-- Excerpted text --

· · · · ·

Power restoration could take days after storm

Published: Saturday, June 30, 2012 @ 2:40 AM
Updated: Saturday, June 30, 2012 @ 2:40 AM

The sudden, violent summer storms that hit Friday forced the cancellation of two major regional events, caused several injuries, knocked down trees and pulled down power lines to leave thousands without power.

But with conditions Saturday epected to be similar to Friday, an excessive heat warning has been issued for Montgomery County from noon to 8 p.m. and a heat advisory elsewhere during the same time period.

"We’ll have to watch for the potential of another line of storms afternoon into evening that could produce more damaging winds, but indications are now that it may slide by to our north," Storm Center 7 Chief Meteorologist Jamie Simpson said.

· · · · ·

(Dataset records)
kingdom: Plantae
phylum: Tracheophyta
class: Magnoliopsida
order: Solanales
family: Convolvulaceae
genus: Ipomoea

· · · · ·

-- Instructions --
(a) In the storm article, condense the paragraph beginning "The sudden, violent summer storms" into a bulleted list that keeps its main facts.
(b) Pick up the storm article after its last paragraph and extend it.

-- The answers --
(a)
- Sudden, violent summer storms hit on Friday.
- Two major regional events were canceled.
- Several people were injured.
- Trees and power lines were knocked down.
- Thousands were left without power.

(b)
Friday's highly anticipated Freedom’s Call Military Tattoo — expected to draw more than 80,000 to Wright-Patterson Air Force Base — was canceled for the first time because of a storm that also canceled or delayed as many as 10 flights at Dayton International Airport.

As well, Dayton’s 2012 Cityfolk Festival was canceled before it started. 

“The plan is to open up at 1 p.m.” Saturday, Five Rivers Metro Parks  Lt. Mark Arendt said. “They had a number of the tents damaged, and a number of vendors lost equipment and materials. This has probably been the worst (storm to ever impact Cityfolk),” he said.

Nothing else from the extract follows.